Tasks:
1) In the text on jumping through a sorted array, what technique does the efficient approach use?
2) Continue the text on jumping through a sorted array from the point where it stops.

Selection:
-------------------------

Given a sorted array arr[] of size N, the task is to check if it is possible to reach the end of the given array from arr[1] by jumping either arr[i] + k – 1, arr[i] + k, or arr[i] + k + 1 in each move, where k represents the number of indices jumped in the previous move. Consider K = 1 initially. If it is possible, then print “Yes”. Otherwise, print “No”.

Examples:

Input: arr[] = {0, 1, 3, 5, 6, 8, 12, 17}
Output: Yes
Explanation: 
Step 1: Take (k + 1 = 2) steps to move to index containing A[1] + 2 = 3
Step 2: Take (k = 2) steps to move to index containing A[2] + 2 = 5.
Step 3: Take (k + 1 = 3) steps to move to index containing A[3] + 3 = 8
Step 4: Take (k + 1 = 4) steps to move to index containing A[5] + 4 = 12
Step 4: Take (k + 1 = 5) steps to move to index containing A[6] + 5 = 17
Since the last array index contains 17, the end of the array is reached.

Input: arr[] = {0, 1, 2, 3, 4, 8, 9, 11}
Output: No

Naive Approach: The idea is to use recursion. From index i, recursively move to index having value A[i] + K – 1, A[i] + K, or A[i] + K + 1, and check whether it is possible to reach the end. If there exist any path to reach the end then print “Yes” else print “No”



Time Complexity: O(2N)
Auxiliary Space: O(1)

Efficient Approach: To optimize the above approach, the idea is to use Dynamic Programming. Create a 2D table memo[N][N] to store the memorized results. For any index (i, j), memo[i][j] denotes if it is possible to move from index i to end(N-1) and previously taken j steps. memo[i][j] = 1 denotes possible and memo[i][j] = 0 denotes not possible. Follow the steps to solve the problem:

  • Create a memoized table memo[][] of size N*N.
  • For any index (i, j) update the memo[][] table as per the following:
    • If i equals (N – 1), return 1 as the end position is reached.
    • If memo[i][j] is already calculated, then return memo[i][j].
    • Check any index having A[i] + j, A[i] + j – 1 or A[i] + j + 1 value, and recursively check is it possible to reach end.
    • Store the value in memo[i][j] and return the value.
  • If it’s possible to reach the end, print “Yes”.
  • Else, print “No”.

Below is the implementation of the above approach:

C++




// C++ program for the above approach
#include <bits/stdc++.h>
using namespace std;
 
#define N 8
 
// Utility function to check if it is
// possible to move from index 1 to N-1
int check(int memo[][N], int i,
          int j, int* A)
{
    // memo[i][j]: Stores if it is
    // possible to move from index i
    // to end(N-1) previously j steps
 
    // Successfully reached end index
    if (i == N - 1)
        return 1;
 
    // memo[i][j] is already calculated
    if (memo[i][j] != -1)

-------------------------

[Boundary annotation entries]
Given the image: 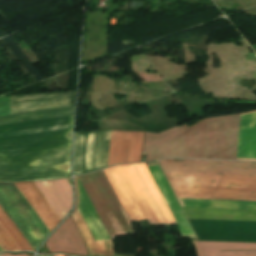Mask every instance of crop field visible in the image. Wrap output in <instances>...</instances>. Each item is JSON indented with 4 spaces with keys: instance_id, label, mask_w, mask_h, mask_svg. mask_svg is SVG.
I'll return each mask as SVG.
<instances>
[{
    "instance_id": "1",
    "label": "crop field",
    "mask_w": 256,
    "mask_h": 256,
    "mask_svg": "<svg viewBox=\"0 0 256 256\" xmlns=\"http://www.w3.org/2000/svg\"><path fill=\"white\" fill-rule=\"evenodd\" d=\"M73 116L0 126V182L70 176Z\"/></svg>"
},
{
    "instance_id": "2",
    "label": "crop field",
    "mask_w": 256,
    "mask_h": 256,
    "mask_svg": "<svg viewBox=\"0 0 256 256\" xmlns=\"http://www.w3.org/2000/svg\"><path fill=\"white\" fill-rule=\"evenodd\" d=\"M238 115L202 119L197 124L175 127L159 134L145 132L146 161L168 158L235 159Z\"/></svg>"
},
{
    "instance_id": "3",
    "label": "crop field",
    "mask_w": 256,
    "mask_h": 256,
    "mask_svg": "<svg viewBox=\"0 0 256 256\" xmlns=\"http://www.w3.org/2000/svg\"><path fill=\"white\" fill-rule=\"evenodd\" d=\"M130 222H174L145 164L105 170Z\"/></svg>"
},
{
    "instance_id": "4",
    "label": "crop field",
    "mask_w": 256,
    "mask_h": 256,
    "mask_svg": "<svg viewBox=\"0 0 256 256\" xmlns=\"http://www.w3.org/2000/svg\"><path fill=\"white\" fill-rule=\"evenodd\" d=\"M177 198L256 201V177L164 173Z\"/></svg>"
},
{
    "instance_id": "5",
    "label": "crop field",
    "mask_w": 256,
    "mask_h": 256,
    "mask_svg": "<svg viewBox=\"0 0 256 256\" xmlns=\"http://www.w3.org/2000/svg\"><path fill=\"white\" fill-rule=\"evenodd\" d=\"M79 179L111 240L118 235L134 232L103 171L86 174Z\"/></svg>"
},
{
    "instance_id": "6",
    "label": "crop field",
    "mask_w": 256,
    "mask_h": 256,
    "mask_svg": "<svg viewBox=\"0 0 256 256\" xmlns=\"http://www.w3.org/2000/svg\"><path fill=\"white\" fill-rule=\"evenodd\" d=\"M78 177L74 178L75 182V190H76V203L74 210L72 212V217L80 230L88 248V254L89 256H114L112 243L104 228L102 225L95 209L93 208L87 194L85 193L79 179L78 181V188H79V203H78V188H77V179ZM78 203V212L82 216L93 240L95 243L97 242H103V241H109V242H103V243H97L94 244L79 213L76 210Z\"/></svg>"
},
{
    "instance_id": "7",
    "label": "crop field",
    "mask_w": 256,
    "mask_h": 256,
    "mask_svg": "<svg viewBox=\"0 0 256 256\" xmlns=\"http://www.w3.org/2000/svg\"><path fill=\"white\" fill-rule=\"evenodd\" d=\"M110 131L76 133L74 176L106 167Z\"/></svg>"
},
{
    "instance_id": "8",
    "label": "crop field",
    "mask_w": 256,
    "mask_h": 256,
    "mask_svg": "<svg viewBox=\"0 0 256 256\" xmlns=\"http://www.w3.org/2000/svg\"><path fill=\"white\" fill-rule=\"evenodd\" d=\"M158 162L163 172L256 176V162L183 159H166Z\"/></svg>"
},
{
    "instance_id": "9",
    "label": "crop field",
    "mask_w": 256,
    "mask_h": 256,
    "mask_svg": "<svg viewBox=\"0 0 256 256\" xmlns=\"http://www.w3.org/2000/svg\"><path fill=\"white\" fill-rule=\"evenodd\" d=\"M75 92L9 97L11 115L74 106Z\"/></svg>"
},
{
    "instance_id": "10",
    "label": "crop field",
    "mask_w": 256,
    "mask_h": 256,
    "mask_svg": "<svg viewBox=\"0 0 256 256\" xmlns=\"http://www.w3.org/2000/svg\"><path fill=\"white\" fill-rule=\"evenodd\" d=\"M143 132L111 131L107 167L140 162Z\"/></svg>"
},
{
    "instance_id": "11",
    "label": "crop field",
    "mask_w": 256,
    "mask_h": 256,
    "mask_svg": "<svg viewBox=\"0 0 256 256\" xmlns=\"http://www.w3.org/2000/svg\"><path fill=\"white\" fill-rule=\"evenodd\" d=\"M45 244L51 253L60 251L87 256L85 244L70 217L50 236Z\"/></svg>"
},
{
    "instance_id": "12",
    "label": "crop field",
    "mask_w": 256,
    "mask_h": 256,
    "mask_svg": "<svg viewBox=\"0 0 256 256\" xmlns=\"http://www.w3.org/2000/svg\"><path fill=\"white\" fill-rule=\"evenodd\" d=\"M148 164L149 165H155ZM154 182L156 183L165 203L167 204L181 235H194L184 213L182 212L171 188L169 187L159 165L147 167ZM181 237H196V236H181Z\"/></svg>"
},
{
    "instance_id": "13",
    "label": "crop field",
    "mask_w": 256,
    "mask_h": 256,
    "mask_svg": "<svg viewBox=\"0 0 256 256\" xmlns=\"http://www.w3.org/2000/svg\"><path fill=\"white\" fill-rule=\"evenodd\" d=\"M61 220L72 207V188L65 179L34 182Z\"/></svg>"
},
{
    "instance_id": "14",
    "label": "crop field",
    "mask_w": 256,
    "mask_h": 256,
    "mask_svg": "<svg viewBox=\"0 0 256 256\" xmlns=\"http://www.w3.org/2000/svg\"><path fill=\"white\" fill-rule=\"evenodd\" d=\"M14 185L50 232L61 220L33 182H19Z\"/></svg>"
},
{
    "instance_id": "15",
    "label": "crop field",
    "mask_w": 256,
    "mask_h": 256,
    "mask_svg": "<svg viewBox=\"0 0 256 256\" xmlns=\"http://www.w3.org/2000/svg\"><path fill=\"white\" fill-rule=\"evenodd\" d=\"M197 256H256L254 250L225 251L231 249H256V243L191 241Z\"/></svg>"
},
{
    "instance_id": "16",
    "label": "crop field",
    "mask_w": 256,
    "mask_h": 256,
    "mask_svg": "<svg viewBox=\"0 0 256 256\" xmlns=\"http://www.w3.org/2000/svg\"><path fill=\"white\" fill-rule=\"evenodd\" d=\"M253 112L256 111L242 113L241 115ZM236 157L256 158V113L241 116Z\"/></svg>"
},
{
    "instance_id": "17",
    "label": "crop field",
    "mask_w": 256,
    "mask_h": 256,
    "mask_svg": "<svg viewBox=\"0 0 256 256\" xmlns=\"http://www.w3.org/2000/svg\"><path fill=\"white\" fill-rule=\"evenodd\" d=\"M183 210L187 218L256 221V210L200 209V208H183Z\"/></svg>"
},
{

-------------------------

Results for the exercise:
1) Dynamic Programming.

2)
        return memo[i][j];
 
    // Check if there is any index
    // having value of A[i]+j-1,
    // A[i]+j or A[i]+j+1
    int flag = 0, k;
    for (k = i + 1; k < N; k++) {
 
        // If A[k] > A[i] + j + 1,
        // can't make a move further
        if (A[k] - A[i] > j + 1)
            break;
 
        // It's possible to move A[k]
        if (A[k] - A[i] >= j - 1
            && A[k] - A[i] <= j + 1)
 
            // Check is it possible to
            // move from index k
            // having previously taken
            // A[k] - A[i] steps
            flag = check(memo, k,
                         A[k] - A[i], A);
 
        // If yes then break the loop
        if (flag)
            break;
    }
 
    // Store value of flag in memo
    memo[i][j] = flag;
 
    // Return memo[i][j]
    return memo[i][j];
}
 
// Function to check if it is possible
// to move from index 1 to N-1
void checkEndReach(int A[], int K)
{
 
    // Stores the memoized state
    int memo[N][N];
 
    // Initialize all values as -1
    memset(memo, -1, sizeof(memo));
 
    // Initially, starting index = 1
    int startIndex = 1;
 
    // Function call
    if (check(memo, startIndex, K, A))
        cout << "Yes";
    else
        cout << "No";
}
 
// Driver Code
int main()
{
    int A[] = { 0, 1, 3, 5, 6,
                8, 12, 17 };
    int K = 1;
 
    // Function Call
    checkEndReach(A, K);
 
    return 0;
}

Java




// Java program for the above approach
import java.io.*;
 
class GFG{
 
static int N = 8;
 
// Utility function to check if it is
// possible to move from index 1 to N-1
static int check(int[][] memo, int i,
                 int j, int[] A)
{
     
    // memo[i][j]: Stores if it is
    // possible to move from index i
    // to end(N-1) previously j steps
 
    // Successfully reached end index
    if (i == N - 1)
        return 1;
 
    // memo[i][j] is already calculated
    if (memo[i][j] != -1)
        return memo[i][j];
 
    // Check if there is any index
    // having value of A[i]+j-1,
    // A[i]+j or A[i]+j+1
    int flag = 0, k;
     
    for(k = i + 1; k < N; k++)
    {
         
        // If A[k] > A[i] + j + 1,
        // can't make a move further
        if (A[k] - A[i] > j + 1)
            break;
 
        // It's possible to move A[k]
        if (A[k] - A[i] >= j - 1 &&
            A[k] - A[i] <= j + 1)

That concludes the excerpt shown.